> **Work to be completed**
Report each line below that includes the word "series".

> **Task input**
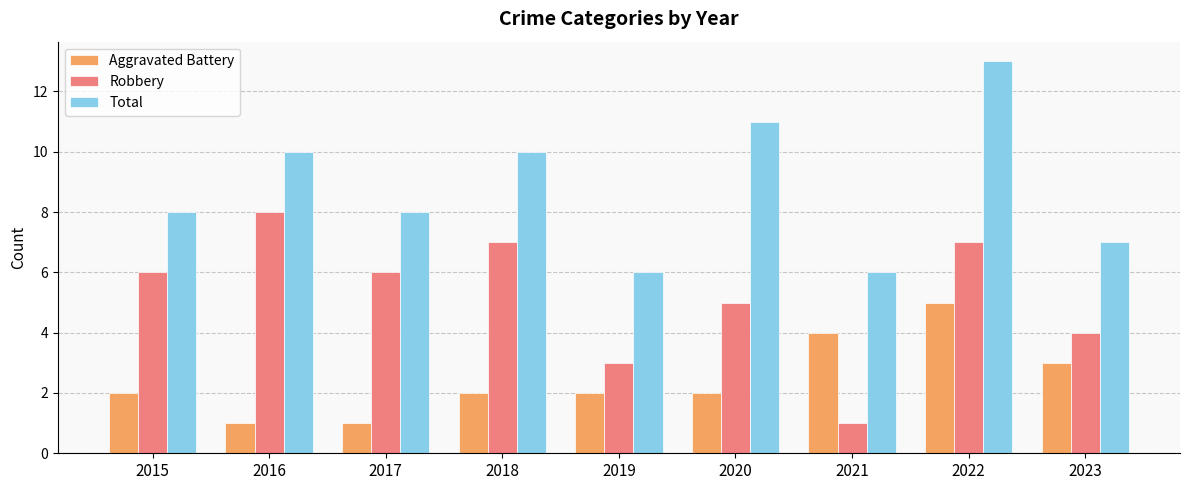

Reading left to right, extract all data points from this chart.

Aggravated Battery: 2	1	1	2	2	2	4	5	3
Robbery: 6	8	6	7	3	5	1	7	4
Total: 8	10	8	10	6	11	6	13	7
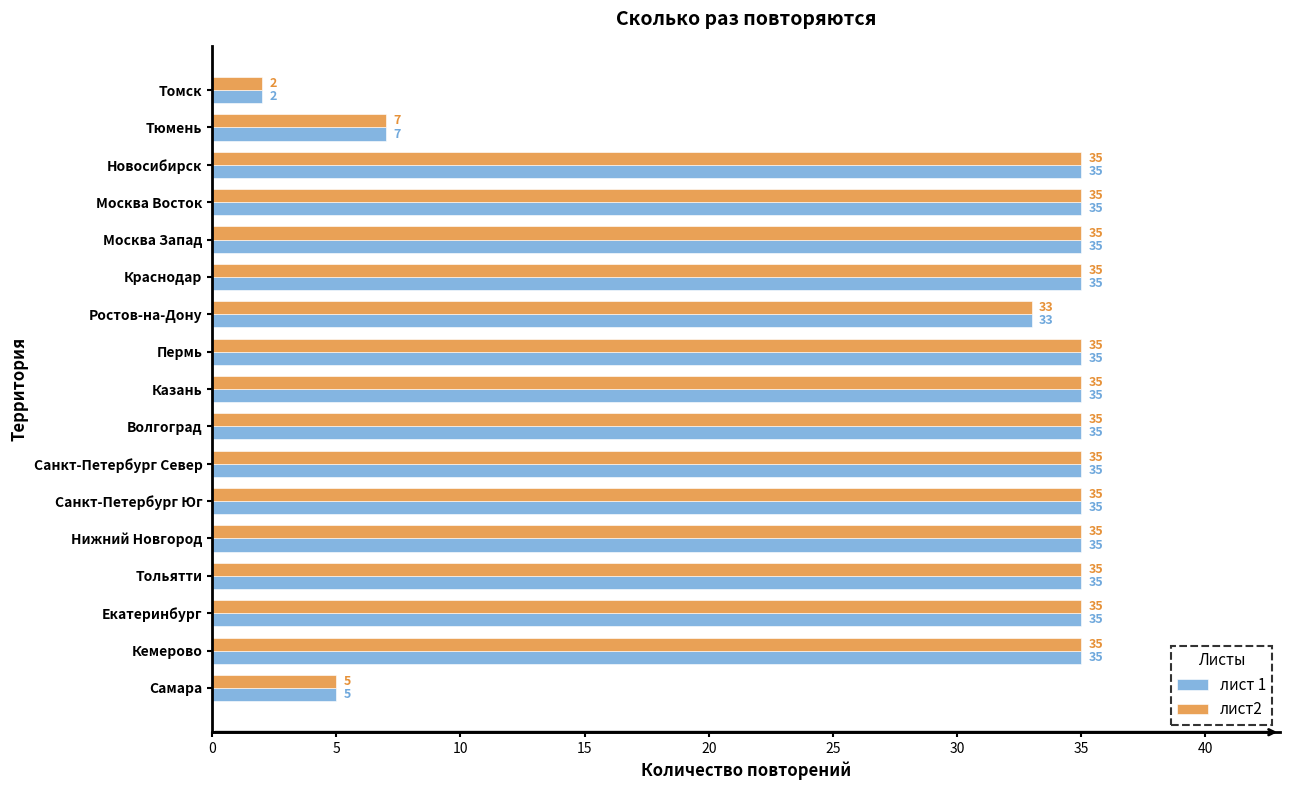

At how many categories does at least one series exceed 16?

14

* * *

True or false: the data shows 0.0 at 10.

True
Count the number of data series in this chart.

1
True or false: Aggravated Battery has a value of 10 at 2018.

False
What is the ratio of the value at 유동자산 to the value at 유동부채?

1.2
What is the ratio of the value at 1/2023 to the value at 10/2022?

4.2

> **Output of the exercise**
At how many categories does at least one series exceed 16?
Count the number of data series in this chart.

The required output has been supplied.